When state House Democrats introduced their so-called budget (it’s really just a $39 billion spending plan, with no financing for it), they followed Jay Inslee’s lead and rewarded their million-dollar special interests campaign donors, including the Washington Education Association (WEA), the Washington Federation of State Employees (WFSE) and the Service Employees International Union (SEIU), with a whopping $987 million in hard-earned taxpayer dollars for raises and benefits. That generous figure resulted from Inslee’s secret negotiations with the top union executives… who supported his campaign.
No doubt, Democrats—including Jay Inslee—have a special relationship with special interests. This Throw Back Thursday, we’re taking a look back on three times Democrats picked special interests over the interests of Washingtonians.
- When Democrat lawmakers bent to the will of the WEA and killed a bill that would have allowed Washington State to retain its No Child Left Behind (NCLB) federal waiver.
During the 2014 legislative session, Democrat lawmakers catered to the WEA’s demands and ensured the failure of a bill that complied with federal standards to use student test scores as an aspect of teacher evaluations. The bill made a simple adjustment to existing law and required (rather than recommended) student test scores to be used in teacher evaluations. As a result, school districts lost control of nearly $40 million in federal grants allocated to low-income children. Additionally, parents across our state received letters that the school their children attended was failing.

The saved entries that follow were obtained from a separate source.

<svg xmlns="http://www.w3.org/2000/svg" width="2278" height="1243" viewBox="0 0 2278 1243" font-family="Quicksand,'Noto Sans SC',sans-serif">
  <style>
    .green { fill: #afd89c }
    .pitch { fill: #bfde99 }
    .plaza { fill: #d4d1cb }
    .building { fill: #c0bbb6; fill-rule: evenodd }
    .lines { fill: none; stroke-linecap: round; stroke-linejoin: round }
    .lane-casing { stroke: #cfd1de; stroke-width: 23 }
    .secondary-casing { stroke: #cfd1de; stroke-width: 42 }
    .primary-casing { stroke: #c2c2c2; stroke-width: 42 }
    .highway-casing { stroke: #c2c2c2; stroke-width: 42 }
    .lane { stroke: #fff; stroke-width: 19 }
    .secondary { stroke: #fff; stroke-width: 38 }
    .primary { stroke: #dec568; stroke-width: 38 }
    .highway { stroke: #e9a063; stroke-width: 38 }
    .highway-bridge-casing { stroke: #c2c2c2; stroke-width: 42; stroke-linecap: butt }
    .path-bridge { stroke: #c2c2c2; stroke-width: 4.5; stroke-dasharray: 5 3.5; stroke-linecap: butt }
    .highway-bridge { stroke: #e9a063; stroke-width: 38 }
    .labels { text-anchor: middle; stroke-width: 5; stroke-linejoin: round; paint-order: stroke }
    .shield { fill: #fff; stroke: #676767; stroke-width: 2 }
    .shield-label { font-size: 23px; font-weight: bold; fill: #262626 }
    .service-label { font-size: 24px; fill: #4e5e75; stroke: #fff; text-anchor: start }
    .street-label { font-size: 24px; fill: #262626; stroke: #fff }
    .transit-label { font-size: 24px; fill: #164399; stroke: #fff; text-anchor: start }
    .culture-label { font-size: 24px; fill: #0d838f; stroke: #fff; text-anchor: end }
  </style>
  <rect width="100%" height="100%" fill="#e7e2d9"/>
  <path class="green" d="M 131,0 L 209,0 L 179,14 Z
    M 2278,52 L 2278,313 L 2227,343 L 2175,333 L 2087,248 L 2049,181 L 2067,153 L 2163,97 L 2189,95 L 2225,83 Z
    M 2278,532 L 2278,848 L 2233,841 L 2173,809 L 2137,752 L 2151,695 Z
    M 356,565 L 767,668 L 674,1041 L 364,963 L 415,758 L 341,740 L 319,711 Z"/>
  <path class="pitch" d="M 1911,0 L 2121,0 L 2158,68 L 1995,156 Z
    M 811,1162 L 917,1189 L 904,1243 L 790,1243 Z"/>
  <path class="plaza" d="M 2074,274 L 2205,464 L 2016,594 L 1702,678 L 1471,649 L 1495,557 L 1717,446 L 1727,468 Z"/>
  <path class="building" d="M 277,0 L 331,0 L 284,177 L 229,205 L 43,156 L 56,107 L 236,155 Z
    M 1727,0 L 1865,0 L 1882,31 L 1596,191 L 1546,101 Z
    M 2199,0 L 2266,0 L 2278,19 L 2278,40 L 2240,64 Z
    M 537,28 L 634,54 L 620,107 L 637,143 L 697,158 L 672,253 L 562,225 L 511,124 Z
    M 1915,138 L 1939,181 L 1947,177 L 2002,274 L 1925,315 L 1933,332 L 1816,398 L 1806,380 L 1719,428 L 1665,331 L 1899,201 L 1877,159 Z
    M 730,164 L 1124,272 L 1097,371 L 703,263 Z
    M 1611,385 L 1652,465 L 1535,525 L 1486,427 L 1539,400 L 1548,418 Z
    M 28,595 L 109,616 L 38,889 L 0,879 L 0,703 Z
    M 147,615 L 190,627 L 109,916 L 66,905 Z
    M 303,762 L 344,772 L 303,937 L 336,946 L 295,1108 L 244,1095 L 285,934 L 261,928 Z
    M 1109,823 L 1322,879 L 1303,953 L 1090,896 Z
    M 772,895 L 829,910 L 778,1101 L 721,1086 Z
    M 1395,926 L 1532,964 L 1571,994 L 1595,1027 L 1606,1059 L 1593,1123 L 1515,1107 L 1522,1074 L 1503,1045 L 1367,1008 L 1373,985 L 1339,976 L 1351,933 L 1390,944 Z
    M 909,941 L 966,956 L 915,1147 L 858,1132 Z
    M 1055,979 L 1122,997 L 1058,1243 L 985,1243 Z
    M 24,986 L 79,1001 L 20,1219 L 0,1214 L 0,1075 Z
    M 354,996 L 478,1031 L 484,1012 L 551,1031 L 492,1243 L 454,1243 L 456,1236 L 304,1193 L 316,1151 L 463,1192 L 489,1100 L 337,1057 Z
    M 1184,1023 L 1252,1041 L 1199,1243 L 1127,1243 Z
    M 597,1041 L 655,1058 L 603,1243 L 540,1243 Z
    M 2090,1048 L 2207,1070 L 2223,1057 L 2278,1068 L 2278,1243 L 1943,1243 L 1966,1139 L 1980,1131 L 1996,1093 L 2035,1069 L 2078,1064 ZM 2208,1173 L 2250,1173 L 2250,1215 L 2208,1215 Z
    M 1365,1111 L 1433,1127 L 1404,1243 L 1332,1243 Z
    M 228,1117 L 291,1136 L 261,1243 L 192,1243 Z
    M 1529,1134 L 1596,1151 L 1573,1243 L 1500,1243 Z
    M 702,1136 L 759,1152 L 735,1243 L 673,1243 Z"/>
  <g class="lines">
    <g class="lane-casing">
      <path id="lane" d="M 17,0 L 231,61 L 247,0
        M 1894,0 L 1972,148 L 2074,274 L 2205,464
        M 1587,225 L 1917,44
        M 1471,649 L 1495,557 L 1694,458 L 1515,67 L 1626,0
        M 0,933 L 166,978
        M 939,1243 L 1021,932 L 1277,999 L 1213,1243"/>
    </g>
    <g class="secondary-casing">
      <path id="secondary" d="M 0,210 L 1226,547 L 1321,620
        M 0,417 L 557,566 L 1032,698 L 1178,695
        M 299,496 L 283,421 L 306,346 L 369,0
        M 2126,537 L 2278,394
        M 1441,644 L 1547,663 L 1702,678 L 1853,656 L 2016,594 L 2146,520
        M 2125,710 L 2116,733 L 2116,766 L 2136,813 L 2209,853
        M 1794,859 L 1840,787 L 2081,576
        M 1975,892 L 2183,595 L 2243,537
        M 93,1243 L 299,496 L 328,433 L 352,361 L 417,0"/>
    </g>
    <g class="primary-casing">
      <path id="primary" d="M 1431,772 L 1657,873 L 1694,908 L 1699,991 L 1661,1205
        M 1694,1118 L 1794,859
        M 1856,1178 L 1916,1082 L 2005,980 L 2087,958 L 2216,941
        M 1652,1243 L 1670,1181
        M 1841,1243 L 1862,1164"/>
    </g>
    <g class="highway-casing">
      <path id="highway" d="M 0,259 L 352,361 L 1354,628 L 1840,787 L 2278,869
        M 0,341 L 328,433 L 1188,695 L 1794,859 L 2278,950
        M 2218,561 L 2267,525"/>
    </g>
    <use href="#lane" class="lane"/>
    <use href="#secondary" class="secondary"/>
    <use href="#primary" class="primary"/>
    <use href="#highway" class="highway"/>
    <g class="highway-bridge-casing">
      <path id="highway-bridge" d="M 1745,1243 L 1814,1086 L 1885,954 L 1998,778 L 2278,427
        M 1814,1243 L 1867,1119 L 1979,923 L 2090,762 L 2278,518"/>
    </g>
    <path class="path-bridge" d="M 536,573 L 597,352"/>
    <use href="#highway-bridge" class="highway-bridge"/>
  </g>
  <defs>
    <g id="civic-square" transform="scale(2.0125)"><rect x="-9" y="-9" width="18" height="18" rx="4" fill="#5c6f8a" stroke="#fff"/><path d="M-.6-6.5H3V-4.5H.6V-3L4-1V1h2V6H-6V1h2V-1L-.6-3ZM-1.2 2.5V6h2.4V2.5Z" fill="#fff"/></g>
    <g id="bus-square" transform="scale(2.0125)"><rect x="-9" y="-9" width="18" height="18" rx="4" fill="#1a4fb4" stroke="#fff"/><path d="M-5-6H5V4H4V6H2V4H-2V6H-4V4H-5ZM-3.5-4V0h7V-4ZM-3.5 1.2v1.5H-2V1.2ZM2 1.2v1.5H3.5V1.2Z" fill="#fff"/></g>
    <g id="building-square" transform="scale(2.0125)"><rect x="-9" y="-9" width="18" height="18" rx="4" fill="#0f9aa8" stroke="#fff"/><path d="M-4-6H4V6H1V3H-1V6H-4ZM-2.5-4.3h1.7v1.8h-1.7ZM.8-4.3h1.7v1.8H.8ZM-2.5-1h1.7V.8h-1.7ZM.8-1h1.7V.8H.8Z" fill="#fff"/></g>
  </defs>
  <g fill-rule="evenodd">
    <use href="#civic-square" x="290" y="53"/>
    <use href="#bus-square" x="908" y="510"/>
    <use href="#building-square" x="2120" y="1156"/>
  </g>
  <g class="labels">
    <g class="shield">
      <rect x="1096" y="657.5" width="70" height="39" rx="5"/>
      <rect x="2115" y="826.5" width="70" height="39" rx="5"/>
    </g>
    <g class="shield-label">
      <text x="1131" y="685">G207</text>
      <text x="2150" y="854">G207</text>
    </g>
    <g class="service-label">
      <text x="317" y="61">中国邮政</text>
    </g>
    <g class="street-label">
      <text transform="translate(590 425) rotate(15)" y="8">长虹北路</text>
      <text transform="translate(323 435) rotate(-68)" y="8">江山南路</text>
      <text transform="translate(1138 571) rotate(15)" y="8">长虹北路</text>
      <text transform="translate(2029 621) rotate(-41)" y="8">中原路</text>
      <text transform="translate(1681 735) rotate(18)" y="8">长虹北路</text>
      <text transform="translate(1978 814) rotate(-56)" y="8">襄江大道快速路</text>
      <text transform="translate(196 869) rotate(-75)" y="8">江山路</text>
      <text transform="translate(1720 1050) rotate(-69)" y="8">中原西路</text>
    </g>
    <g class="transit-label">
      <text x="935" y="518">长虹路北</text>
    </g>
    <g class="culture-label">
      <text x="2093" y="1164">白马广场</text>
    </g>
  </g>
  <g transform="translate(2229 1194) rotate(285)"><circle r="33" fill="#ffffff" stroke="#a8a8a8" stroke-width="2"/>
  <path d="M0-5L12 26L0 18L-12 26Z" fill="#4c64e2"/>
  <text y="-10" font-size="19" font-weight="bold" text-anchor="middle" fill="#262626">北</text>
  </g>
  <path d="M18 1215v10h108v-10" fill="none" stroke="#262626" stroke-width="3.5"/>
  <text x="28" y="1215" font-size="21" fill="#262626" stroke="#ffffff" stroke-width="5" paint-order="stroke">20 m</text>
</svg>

This legislative session, the Republican-controlled state Senate passed a bill that would allow Washington State to regain its federal waiver—despite the WEA’s best efforts to thwart the bill. The Democrat-controlled state House has yet to give the legislation a hearing, proving just how little they care for public schools and how much they care about pleasing those who fund their campaigns.
- When Democrat lawmakers attacked a government transparency bill in order to protect special interests.
This legislative session, the Senate Commerce and Labor Committee approved Senate Bill 5329. The bill would have opened government collective bargaining negotiations to the public by removing union exemptions from the state Open Public Meetings Act. Of course, the bill met significant resistance from Democrats. Their opposition granted valuable insight into the left’s non-existent commitment to government transparency, and over-zealous commitment to their big labor campaign donors.
During a committee hearing, Democrat Sen. Bob Hasegawa (a longtime Teamster official) expressed his bewilderment for why such a bill was even needed. Hasegawa said, “What does [seeing how the parties conduct themselves in collective bargaining] have to do with the public interest? I don’t see any compelling public interest need there.”
A Washington Policy Center expert, there to testify in favor of the bill, offered Hasegawa an explanation, pointing out the inherit public interest in government transparency particularly when a potential conflict of interest exists like the “governor secretly negotiating over public money opposite his biggest campaign donors. Of course, Hasegawa didn’t buy it.
Jay Inslee also refused to support the bill. He said he did not think opening negotiations to the public would “fruitful… We have the final result. It’s available for an up or down vote. That’s what really important.” Of course, that’s not true. Not since Gov. Gary Locke passed the labor-supported policy have outcomes of secret negotiations between Democrat governors and the unions that support them been made available for an up-or-down vote. Rather, it has always folded into the state budget, as is the case in this year’s House Democrats’ spending plan.
- When Democrat lawmakers exempted labor unions from their “workers’ rights” bills.
Democrat lawmakers have championed their support for a hike in the minimum wage and mandatory paid sick leave during this legislative session. Of course, these are policies Democrats support in order to appeal to public opinion. Conveniently, Democrats do not support these policies for all work sectors, particularly those sectors that contribute heavily to their campaigns.
The minimum wage/paid sick leave bills, a.k.a. the “workers’ rights” bills, sponsored by Democrats contained exemption provisions for labor unions. The true motivation behind the legislation was to encourage “employers to become union shops in order to take advantage of the exemptions.” The bill would make unionization a “low cost option for employers to avoid paying the otherwise mandated benefits.” More unionized employers means more union members which means more union dues, which means more campaign money for Democrat politicians.
Labor-backed Democrats in the state Senate revealed the true propose of the minimum wage/mandatory paid sick leave bills when they rejected a bill that sought to level the playing field and offer workers’ rights to all by eliminating the exemptions. Sens. Bob Hasegawa (a Teamster for 32 years and head of Local 174 for nine), Steve Conway (UFCW Local 81 secretary-treasurer for 21 years) and Karen Keiser (communications director of the Washington State Labor Council for 25 years) all voted against passing SB 5332, the amending bill, out of the Senate Commerce and Labor Committee.